Input records:

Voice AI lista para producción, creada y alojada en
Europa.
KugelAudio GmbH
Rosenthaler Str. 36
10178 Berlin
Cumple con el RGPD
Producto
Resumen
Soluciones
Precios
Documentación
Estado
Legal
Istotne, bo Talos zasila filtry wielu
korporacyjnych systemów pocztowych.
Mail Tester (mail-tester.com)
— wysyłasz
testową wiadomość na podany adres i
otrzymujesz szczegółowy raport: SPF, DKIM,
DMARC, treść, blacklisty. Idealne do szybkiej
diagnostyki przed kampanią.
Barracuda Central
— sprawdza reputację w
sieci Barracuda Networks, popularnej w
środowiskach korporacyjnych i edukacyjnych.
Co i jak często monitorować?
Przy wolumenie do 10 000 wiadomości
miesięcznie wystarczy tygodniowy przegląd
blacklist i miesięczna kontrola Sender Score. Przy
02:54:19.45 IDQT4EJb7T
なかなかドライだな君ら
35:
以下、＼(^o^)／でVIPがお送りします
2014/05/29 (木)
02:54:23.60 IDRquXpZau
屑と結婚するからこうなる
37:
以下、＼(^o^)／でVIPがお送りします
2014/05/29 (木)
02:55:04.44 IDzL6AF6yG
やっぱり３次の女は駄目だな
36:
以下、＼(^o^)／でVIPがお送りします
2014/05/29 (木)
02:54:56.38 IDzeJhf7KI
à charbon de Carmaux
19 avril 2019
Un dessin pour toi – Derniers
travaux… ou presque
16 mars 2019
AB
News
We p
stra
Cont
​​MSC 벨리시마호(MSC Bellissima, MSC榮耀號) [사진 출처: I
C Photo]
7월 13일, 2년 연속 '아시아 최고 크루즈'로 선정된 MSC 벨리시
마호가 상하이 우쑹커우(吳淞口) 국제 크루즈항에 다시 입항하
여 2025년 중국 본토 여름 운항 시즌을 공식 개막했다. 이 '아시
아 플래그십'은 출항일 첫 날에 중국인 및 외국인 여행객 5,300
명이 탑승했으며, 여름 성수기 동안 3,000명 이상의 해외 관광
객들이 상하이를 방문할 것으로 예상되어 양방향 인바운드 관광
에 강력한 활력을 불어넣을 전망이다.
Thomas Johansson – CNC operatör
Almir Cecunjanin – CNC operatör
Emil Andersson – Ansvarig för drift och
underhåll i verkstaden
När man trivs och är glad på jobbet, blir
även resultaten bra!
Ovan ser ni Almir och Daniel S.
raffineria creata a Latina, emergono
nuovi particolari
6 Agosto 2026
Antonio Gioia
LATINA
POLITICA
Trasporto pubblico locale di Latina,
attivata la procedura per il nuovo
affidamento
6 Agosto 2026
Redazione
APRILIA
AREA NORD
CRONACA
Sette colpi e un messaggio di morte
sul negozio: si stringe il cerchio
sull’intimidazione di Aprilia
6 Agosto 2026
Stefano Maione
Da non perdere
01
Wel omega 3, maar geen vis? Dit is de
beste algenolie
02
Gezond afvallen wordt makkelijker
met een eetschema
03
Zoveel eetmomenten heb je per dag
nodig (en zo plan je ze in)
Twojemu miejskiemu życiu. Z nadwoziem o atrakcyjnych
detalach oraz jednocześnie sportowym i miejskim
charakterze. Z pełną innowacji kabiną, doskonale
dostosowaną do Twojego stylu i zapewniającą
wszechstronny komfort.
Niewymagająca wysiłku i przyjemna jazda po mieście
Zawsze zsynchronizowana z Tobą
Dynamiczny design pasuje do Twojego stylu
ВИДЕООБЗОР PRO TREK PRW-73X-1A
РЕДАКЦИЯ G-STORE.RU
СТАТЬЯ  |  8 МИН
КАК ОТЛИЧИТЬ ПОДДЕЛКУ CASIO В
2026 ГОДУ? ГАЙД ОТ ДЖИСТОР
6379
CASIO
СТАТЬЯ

Exercise: Please take the whole listing and write it out exactly.

Solution to the exercise:
Voice AI lista para producción, creada y alojada en
Europa.
KugelAudio GmbH
Rosenthaler Str. 36
10178 Berlin
Cumple con el RGPD
Producto
Resumen
Soluciones
Precios
Documentación
Estado
Legal
Istotne, bo Talos zasila filtry wielu
korporacyjnych systemów pocztowych.
Mail Tester (mail-tester.com)
— wysyłasz
testową wiadomość na podany adres i
otrzymujesz szczegółowy raport: SPF, DKIM,
DMARC, treść, blacklisty. Idealne do szybkiej
diagnostyki przed kampanią.
Barracuda Central
— sprawdza reputację w
sieci Barracuda Networks, popularnej w
środowiskach korporacyjnych i edukacyjnych.
Co i jak często monitorować?
Przy wolumenie do 10 000 wiadomości
miesięcznie wystarczy tygodniowy przegląd
blacklist i miesięczna kontrola Sender Score. Przy
02:54:19.45 IDQT4EJb7T
なかなかドライだな君ら
35:
以下、＼(^o^)／でVIPがお送りします
2014/05/29 (木)
02:54:23.60 IDRquXpZau
屑と結婚するからこうなる
37:
以下、＼(^o^)／でVIPがお送りします
2014/05/29 (木)
02:55:04.44 IDzL6AF6yG
やっぱり３次の女は駄目だな
36:
以下、＼(^o^)／でVIPがお送りします
2014/05/29 (木)
02:54:56.38 IDzeJhf7KI
à charbon de Carmaux
19 avril 2019
Un dessin pour toi – Derniers
travaux… ou presque
16 mars 2019
AB
News
We p
stra
Cont
​​MSC 벨리시마호(MSC Bellissima, MSC榮耀號) [사진 출처: I
C Photo]
7월 13일, 2년 연속 '아시아 최고 크루즈'로 선정된 MSC 벨리시
마호가 상하이 우쑹커우(吳淞口) 국제 크루즈항에 다시 입항하
여 2025년 중국 본토 여름 운항 시즌을 공식 개막했다. 이 '아시
아 플래그십'은 출항일 첫 날에 중국인 및 외국인 여행객 5,300
명이 탑승했으며, 여름 성수기 동안 3,000명 이상의 해외 관광
객들이 상하이를 방문할 것으로 예상되어 양방향 인바운드 관광
에 강력한 활력을 불어넣을 전망이다.
Thomas Johansson – CNC operatör
Almir Cecunjanin – CNC operatör
Emil Andersson – Ansvarig för drift och
underhåll i verkstaden
När man trivs och är glad på jobbet, blir
även resultaten bra!
Ovan ser ni Almir och Daniel S.
raffineria creata a Latina, emergono
nuovi particolari
6 Agosto 2026
Antonio Gioia
LATINA
POLITICA
Trasporto pubblico locale di Latina,
attivata la procedura per il nuovo
affidamento
6 Agosto 2026
Redazione
APRILIA
AREA NORD
CRONACA
Sette colpi e un messaggio di morte
sul negozio: si stringe il cerchio
sull’intimidazione di Aprilia
6 Agosto 2026
Stefano Maione
Da non perdere
01
Wel omega 3, maar geen vis? Dit is de
beste algenolie
02
Gezond afvallen wordt makkelijker
met een eetschema
03
Zoveel eetmomenten heb je per dag
nodig (en zo plan je ze in)
Twojemu miejskiemu życiu. Z nadwoziem o atrakcyjnych
detalach oraz jednocześnie sportowym i miejskim
charakterze. Z pełną innowacji kabiną, doskonale
dostosowaną do Twojego stylu i zapewniającą
wszechstronny komfort.
Niewymagająca wysiłku i przyjemna jazda po mieście
Zawsze zsynchronizowana z Tobą
Dynamiczny design pasuje do Twojego stylu
ВИДЕООБЗОР PRO TREK PRW-73X-1A
РЕДАКЦИЯ G-STORE.RU
СТАТЬЯ  |  8 МИН
КАК ОТЛИЧИТЬ ПОДДЕЛКУ CASIO В
2026 ГОДУ? ГАЙД ОТ ДЖИСТОР
6379
CASIO
СТАТЬЯ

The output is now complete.